── The data

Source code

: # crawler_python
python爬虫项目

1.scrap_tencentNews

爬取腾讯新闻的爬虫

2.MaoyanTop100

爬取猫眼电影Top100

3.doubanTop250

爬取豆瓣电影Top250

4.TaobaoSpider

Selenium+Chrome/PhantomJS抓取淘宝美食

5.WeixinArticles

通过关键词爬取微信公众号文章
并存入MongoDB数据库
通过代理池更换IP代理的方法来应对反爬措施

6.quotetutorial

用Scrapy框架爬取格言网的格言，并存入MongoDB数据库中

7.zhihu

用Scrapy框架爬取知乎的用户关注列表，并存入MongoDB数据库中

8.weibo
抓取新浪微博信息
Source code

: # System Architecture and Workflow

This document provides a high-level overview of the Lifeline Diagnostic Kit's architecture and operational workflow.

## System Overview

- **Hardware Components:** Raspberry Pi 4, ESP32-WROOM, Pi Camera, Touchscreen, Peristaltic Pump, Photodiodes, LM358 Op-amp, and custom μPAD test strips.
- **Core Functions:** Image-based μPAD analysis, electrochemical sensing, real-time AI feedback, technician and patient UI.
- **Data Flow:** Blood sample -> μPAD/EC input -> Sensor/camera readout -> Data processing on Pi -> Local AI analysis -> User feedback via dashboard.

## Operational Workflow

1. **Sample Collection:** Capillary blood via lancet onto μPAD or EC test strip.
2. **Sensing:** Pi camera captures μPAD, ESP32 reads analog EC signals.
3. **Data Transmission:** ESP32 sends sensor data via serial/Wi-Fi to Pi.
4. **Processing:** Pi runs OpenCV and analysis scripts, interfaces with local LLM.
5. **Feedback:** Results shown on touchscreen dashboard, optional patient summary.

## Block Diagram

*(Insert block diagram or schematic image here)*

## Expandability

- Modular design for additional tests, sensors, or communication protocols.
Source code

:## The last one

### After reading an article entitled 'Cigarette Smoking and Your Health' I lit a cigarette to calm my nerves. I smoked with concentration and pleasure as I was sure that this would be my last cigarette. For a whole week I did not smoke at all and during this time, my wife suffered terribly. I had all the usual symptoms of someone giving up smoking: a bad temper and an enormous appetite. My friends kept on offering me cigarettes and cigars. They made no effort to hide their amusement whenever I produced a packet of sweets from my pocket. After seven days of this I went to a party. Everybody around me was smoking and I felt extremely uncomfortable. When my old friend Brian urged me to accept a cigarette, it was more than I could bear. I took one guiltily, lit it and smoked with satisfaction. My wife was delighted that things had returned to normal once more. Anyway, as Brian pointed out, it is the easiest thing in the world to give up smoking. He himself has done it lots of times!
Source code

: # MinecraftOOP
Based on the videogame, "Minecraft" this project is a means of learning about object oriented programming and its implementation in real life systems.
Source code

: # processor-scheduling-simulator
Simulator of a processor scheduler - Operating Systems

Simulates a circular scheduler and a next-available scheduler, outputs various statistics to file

────

Work instruction:
All lines above that include the word "dashboard" must be copied into the answer.

Exercise result:
- **Data Flow:** Blood sample -> μPAD/EC input -> Sensor/camera readout -> Data processing on Pi -> Local AI analysis -> User feedback via dashboard.
5. **Feedback:** Results shown on touchscreen dashboard, optional patient summary.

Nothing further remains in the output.